While Otis Dozier was developing a semi realistic style that would earn him a place among the Dallas Nine as one of the greatest of all Texas regionalist artists, he was also teaching a most unlikely pupil and the result would change the face of art in America. Thomas Hart Benton was that pupil. Benton was born in 1889 in a small town in Missouri, but that didn’t stop him from getting a world class education in art.
He studied at the Art Institute of Chicago and in Paris, France, before settling in the early 1920s in New York City to begin his career. This was a strange move for an artist who described himself as the “enemy of modernism”, the style that had dominated Western art since French impressionism. Most serious New York artists were modernists, drawing impression from art stretching as far back as the 1886 exhibition of 300 works by Monet, Degas, Manet, Pissarro and many other French impressionists.
Benton, though, was interested in portraying the everyday life of farmers, laborers in the American landscape. He did so in a very dramatic style, but with plenty of realism to make sure his art was accessible to the people he portrayed. Benton spent as much time as he could, crisscrossing the American Midwest, sketching and painting the occasional public mural, which he would do much more later on.

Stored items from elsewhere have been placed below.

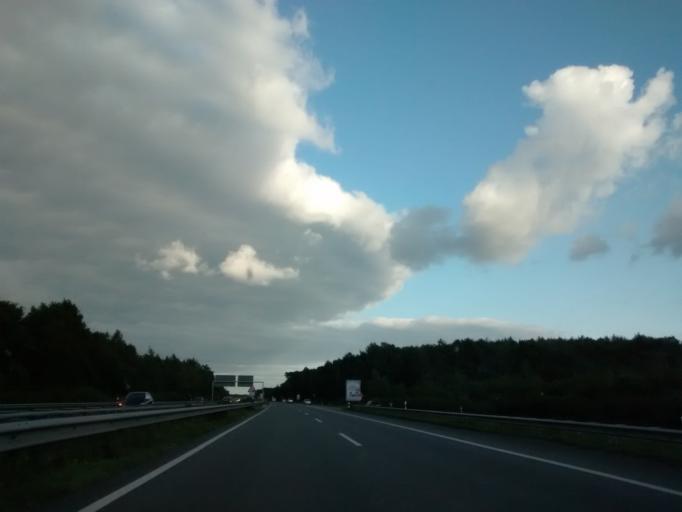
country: DE
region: Lower Saxony
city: Schuttorf
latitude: 52.3407
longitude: 7.2633
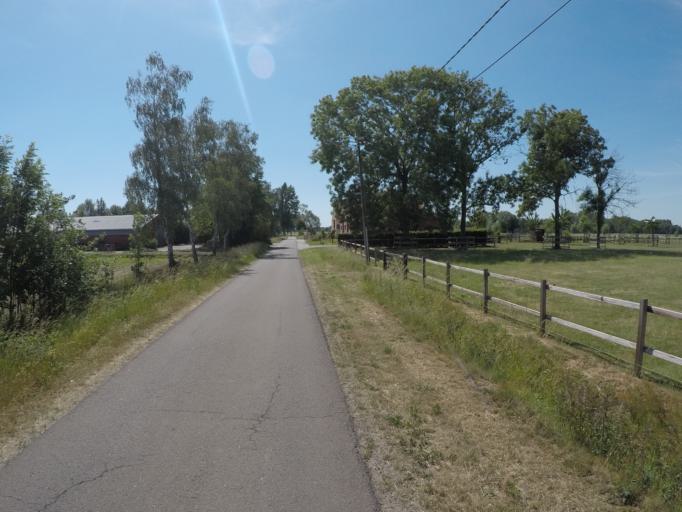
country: BE
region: Flanders
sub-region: Provincie Antwerpen
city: Wuustwezel
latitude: 51.4147
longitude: 4.6323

When he was in New York, he taught at the Art Student League, the most influential art school at the time. One of his students was an intense but chronically inebriated young man from Wyoming named Jackson Pollock. Early on, Pollock was a mediocre artist at best. Under Benton’s tutelage, he matured as an artist, even though he once claimed Benton gave him something to rebel against.
Whatever the nature of their relationship, Pollock and his drip paintings were featured in Life magazine in 1949. He was officially America’s first artist celebrity. Pollock’s work and that of his peers who made up the New York school, became known as Abstract Expressionism, which was one of the major art movements of the 20th century. Look for the silkscreen by James Brooks in the gallery titled Concord.
He was an abstract expressionist and friends with Jackson Pollock and his wife, Lee Krasner. In ten short years, a major shift in the focus of art occurred in the United States. And even earlier in Great Britain, artists moved away from the emotional nature of abstract expressionism in favor of a coolly ambivalent style. They adopted hands off processes like silk-screening to separate their work as far as possible from the deeply personal paintings created by members of the New York School. For subject matter they looked at everyday images from graphic art sources like comics and advertisements. Their art became known as pop art short for popular art. The importance of their collective vision cannot be overestimated. It marked the end of modern art and ushered in what is now called postmodernism. The galleries full of their work look for prints by Robert Rauschenberg, Roy Lichtenstein, James Rosenquist, Andy Warhol and Edward Ruscha.